Utah Senator Orrin Hatch has decided 42 years are enough. After orchestrating the reduction of two national monuments and a sweeping tax overhaul, Hatch announced Tuesday he would retire at the end of his term, in early 2019. There was speculation that Hatch would run again—President Donald Trump asked him to do so—but the influential senator reportedly followed the advice of his family (and 78 percent of Utah voters) and chose retirement.
Political analysts in Utah and Washington, D.C., believe Hatch’s seat will be filled by Mitt Romney, the former Massachusetts governor and 2012 GOP presidential candidate. Romney is incredibly popular in Utah: He earned nearly 73 percent of the vote there when he ran for president.

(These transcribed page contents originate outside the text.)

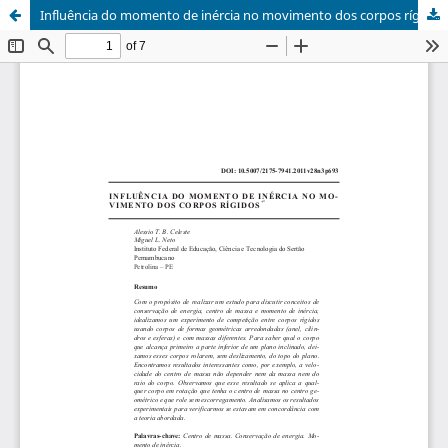
Influência do momento de inércia no movimento dos corpos rígidos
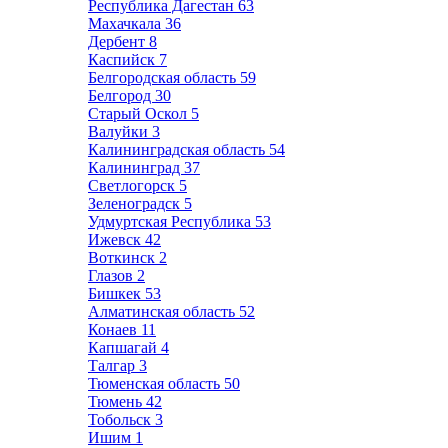
Республика Дагестан
63
Махачкала
36
Дербент
8
Каспийск
7
Белгородская область
59
Белгород
30
Старый Оскол
5
Валуйки
3
Калининградская область
54
Калининград
37
Светлогорск
5
Зеленоградск
5
Удмуртская Республика
53
Ижевск
42
Воткинск
2
Глазов
2
Бишкек
53
Алматинская область
52
Конаев
11
Капшагай
4
Талгар
3
Тюменская область
50
Тюмень
42
Тобольск
3
Ишим
1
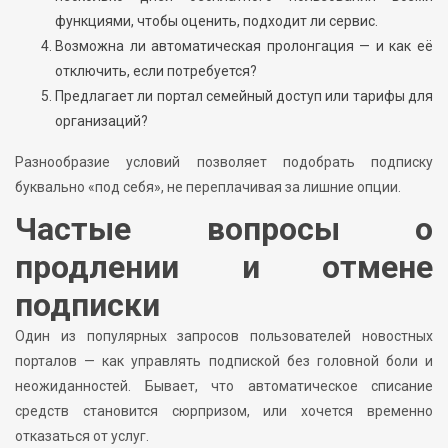
функциями, чтобы оценить, подходит ли сервис.
Возможна ли автоматическая пролонгация — и как её
отключить, если потребуется?
Предлагает ли портал семейный доступ или тарифы для
организаций?
Разнообразие условий позволяет подобрать подписку
буквально «под себя», не переплачивая за лишние опции.
Частые вопросы о
продлении и отмене
подписки
Один из популярных запросов пользователей новостных
порталов — как управлять подпиской без головной боли и
неожиданностей. Бывает, что автоматическое списание
средств становится сюрпризом, или хочется временно
отказаться от услуг.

And while Romney hasn’t made an official announcement, it seems a near certainty that he will throw in for senator. (Moments after Hatch said he’d resign, Romney changed his Twitter location to Utah.)
Unlike Hatch, Romney has not been chummy with Trump, who is deeply unpopular in Utah. There is wide speculation that Romney might even become a defiant force against the president. In a searing speech during the 2016 election, Romney called Trump “a phony, a fraud.” There’s good reason to believe, however, that this defiance won’t translate to the environment.

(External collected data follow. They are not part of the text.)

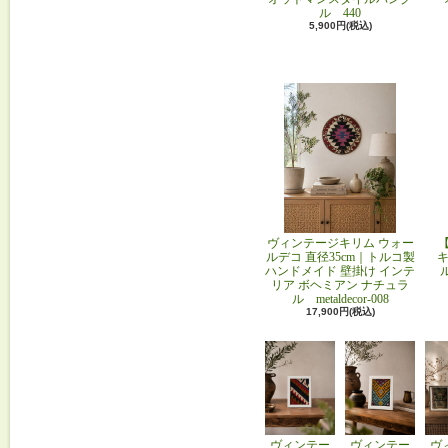
ル 440
5,900円(税込)
ヴィンテージキリム ウォー
ルデコ 直径35cm｜トルコ製
キ
ハンドメイド 壁掛け インテ
リア ボヘミアン ナチュラ
ル metaldecor-008
17,900円(税込)
ヴィンテー
ヴィンテー
ヴ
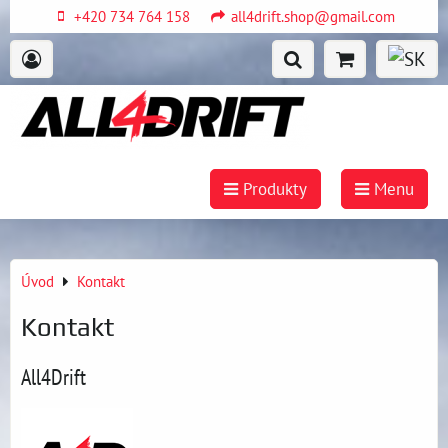
+420 734 764 158
all4drift.shop@gmail.com
Produkty
Menu
Úvod
Kontakt
Kontakt
All4Drift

True, as governor of Massachusetts, Romney championed pollution control, fuel efficiency, and phasing out greenhouse gases. But that changed drastically when he became a presidential candidate. This is why, when thinking of his environmental record, it helps to look at two Romneys.
Not even a month into his governorship, Romney squared off with coal plant workers who said he was threatening their livelihoods. It was February 2003, and Romney had just denied a coal plant’s request to extend a deadline to clean up its emissions. Picketers were concerned about their jobs, but Romney had a more visceral worry. “I will not create jobs or hold jobs that kill people,” he said. “And that plant, that plant kills people.”
A Republican championing a coal cleanup is pretty much unthinkable today—all of Massachusetts’ coal-fired plants were shuttered by summer 2017—but Romney was progressive on many fronts during his governorship. He created a holistic office that oversaw transportation, housing, energy, and environmental policy and appointed a longtime environmental lawyer, Doug Foy, to run it. Also in 2004, Romney released the Massachusetts Climate Protection Plan, which promoted hybrid cars to lower emissions to 1990 levels.
“This plan is going to reduce pollution. It’s going to cut energy demand. It’s also going to nurture job growth and boost our economy, because reducing greenhouse gases has multiple benefits,” he said at the time.
Most striking was Romney’s involvement in a regional cap-and-trade plan. Working with other states in the Northeast, Massachusetts officials spent two years formulating the plan, only to have Romney back out in the final stages. “Industry opposed it,” the New York Times wrote in 2012, “and some former Romney policy advisers say his political team feared that it would doom his chances for the presidency.”
As Governor Romney became candidate Romney, his transformation intensified.
Romney’s no vote on the cap-and-trade plan was indeed a talking point during his presidential campaign. “I do not believe in a cap-and-trade program,” he told a Pennsylvania audience during the primary. “By the way, they don’t call it ‘America warming,’ they call it ‘global warming,’ so the idea of America spending massive amounts, trillions of dollars to somehow stop global warming is not a great idea.”
To differentiate himself from President Barack Obama, Romney abandoned many of his previously held positions on the environment. After championing fuel efficiency in Massachusetts, he called Obama’s fuel-efficiency standards overbearing. He promised to end renewable-energy subsidies if elected president, even though he allocated $24 million to similar projects as governor. The onetime castigator of coal was suddenly in favor of the sector, arguing that Obama’s regulations “would prevent another coal plant from ever being built.”
Romney’s campaign rhetoric was consistent with current GOP talking points. He said more federal land should be opened up to drilling and states should handle the regulations. He felt the EPA shouldn’t police carbon dioxide emissions and thought drilling in the Arctic National Wildlife Refuge was a good idea. His campaign energy plan proposed opening up more offshore areas to drilling, finishing construction of the Keystone XL pipeline, and reducing overall regulations on extraction industries. “Energy independence” was the new buzzword. There wasn’t much talk anymore of air quality.
Romney’s environmental dance seems to correlate with the changing ideology of his constituents. In Massachusetts, he was governor of a liberal state, which dragged his politics to the left. Come 2012, the Tea Party movement was in full swing, and national politics on both sides had galvanized toward extremes. So Romney followed.
If he wins in Utah, Romney would be a senator in one of the country’s most conservative states. So while his recent behavior suggests he might break from the mainstream GOP’s fealty to Trump, breaking away from conservative environmental policies seems much less likely.